All funds post positive returns

All our funds delivered positive investment returns in the six months ended 31 December 2009. I am happy to communicate this good news as it is a complete turnaround in the fortunes of the market compared to the last half of 2008 and the very dismal news I had to deliver in my report at that time.

Australia avoiding recession has helped the local share market to rebound quickly. Progressive interest rate hikes, the return of inflation to the RBA target band and the unemployment rate not hitting the dire prediction of 8.5% are all markers of an economic recovery.

Over the six months, our relative investment performance suffered mostly in the September quarter due to our underweight positions in both materials (mining stocks) and the big four banks versus the market and our peers. In many ways the easy gains from the rising tide of share market have been made. Individual stock selection is now the most important factor differentiating fund performance and our investors have benefited from a number of individual stock calls made by our portfolio managers over the period. Our investments in information technology and biotechnology stocks have far exceeded the market return over this period and have helped us achieve strong investment performance in the December quarter.

Copenhagen and renewable energy investment

Failure at Copenhagen to secure a global agreement on emissions was disappointing but did not severely impact our renewable energy investments around the world. In Australia at least, legislation confirming the Renewable Energy Target was passed and funding from the Department of Resources, Energy and Tourism as part of the $235 million Renewable Energy Demonstration Program, directly benefited our investments.

Global Smart Energy

From January 2010 the International Equities Trust will be repositioned to focus on Global Smart Energy. The fund will target investment in companies involved in global sustainable energy supply and demand. This dual focus will allow the fund to benefit from the opportunities presented in combating and managing the impact of climate change. The fund will provide specialist exposure to renewable energy supply through sources such as wind, solar and geothermal, as well as exposure to efficient and adaptive technologies in areas such as electric vehicles, recycling and smart grid systems. This repositioning will enhance the sustainability profile of the fund and allow for greater potential for outperformance.
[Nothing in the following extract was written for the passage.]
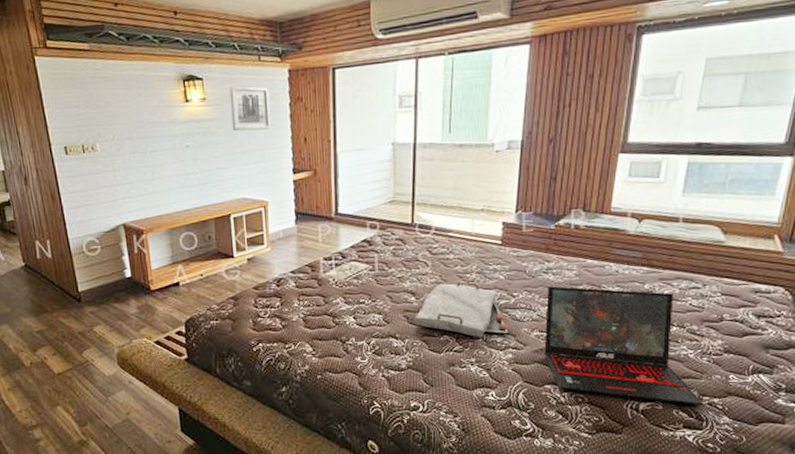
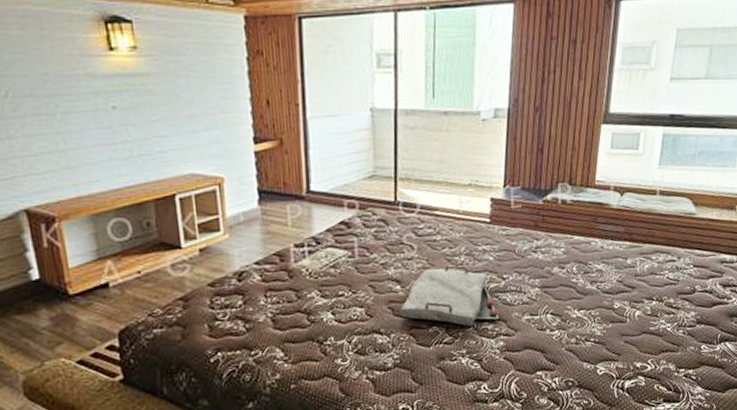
wall art: present [229,86,271,132] -> none [168,33,224,90]
laptop: present [544,286,703,406] -> none [535,265,680,379]

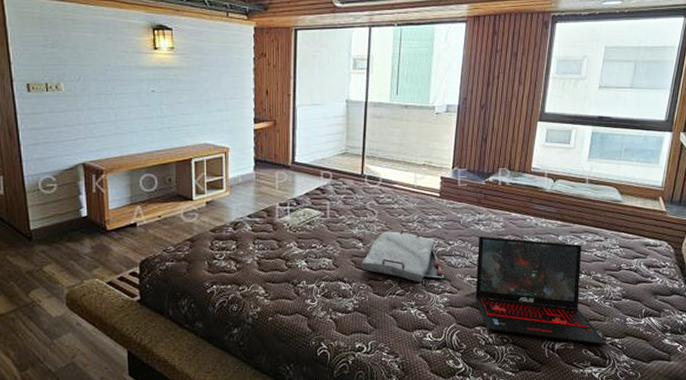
laptop: none [535,265,680,379] -> present [475,236,606,346]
Looking up, but cautious on overseas economic recovery

Our market outlook is positive, but a little guarded. The Australian market looks good with consumer spending, private sector investment and export driven demand keeping company earnings buoyant. However, we can see capacity constraints in the Australian economy starting to rise again with large energy infrastructure projects driven by Chinese demand. We are still concerned about the US economy as it faces a tough year negotiating on health care reform and emissions trading legislation. The US is not the same economy that it was two years ago and may not be for some time. It has a lasting legacy of 10% unemployment, still high property foreclosure rates and the winding back of stimulus in the first half of 2010. We are also concerned about the effect of stimulus spending in China and the obvious over capacity in this country now being reigned in by its government. It all points to a year where we will be paying close attention to the overseas economic recovery and looking for signs of any sustained economic weakness flowing through to company earnings.